Kali pertama mendengar Pandemic Rage lewat mini album Hipocrite, impresi saya adalah mereka band yang tergopoh—lalu terantuk batu—mengejar estetika Nu Metal ala Limp Bizkit, Tujuh Kurcaci, Scope, RELP, sampai Mushroomhead dengan attitude vokal Smule.
Dalam mini album itu ada banyak sketsa, ekspresi kemarahan dengan setiap kata gantinya. Namun, yang datang malah wajah Mario Teguh ketika membuka mini album.
Saya percaya dengan kelahiran kedua dan tampaknya Pandemic Rage telah mengalami momen khidmat itu. Kedatangan mereka yang baru ini cukup menyenangkan, tanpa utopia. Lebih terukur, teratur. Barangkali—meminjam konsep Ong Hok Nam—memutus kontinuitas kebengalan masa silam.

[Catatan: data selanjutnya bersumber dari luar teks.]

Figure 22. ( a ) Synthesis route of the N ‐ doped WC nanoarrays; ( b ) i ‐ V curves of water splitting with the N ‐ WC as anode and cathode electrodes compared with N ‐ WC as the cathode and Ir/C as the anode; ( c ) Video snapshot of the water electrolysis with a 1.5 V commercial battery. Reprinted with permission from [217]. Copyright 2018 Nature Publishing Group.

Kelahiran kedua diikuti konsep baru, setidaknya untuk mereka. Berkendara Hardcore, mengusung kemarahan yang terukur lewat tenggorokan vokalis perempuan. Pandemic Rage memperlihatkannya pada ‘Moving Wild Trough Disaster’ dan modifikasi ‘Unjustice’ yang diambil dari mini album.
Kemarahan dalam kendara baru ini buat saya mudah mencapai pendengar karena lebih artikulatif di bagian vokal. Attitude vokal pula yang bikin ‘Unjustice’ menemukan bentuk telengasnya—setidaknya untuk saat ini. Selamat, Pandemic Rage!!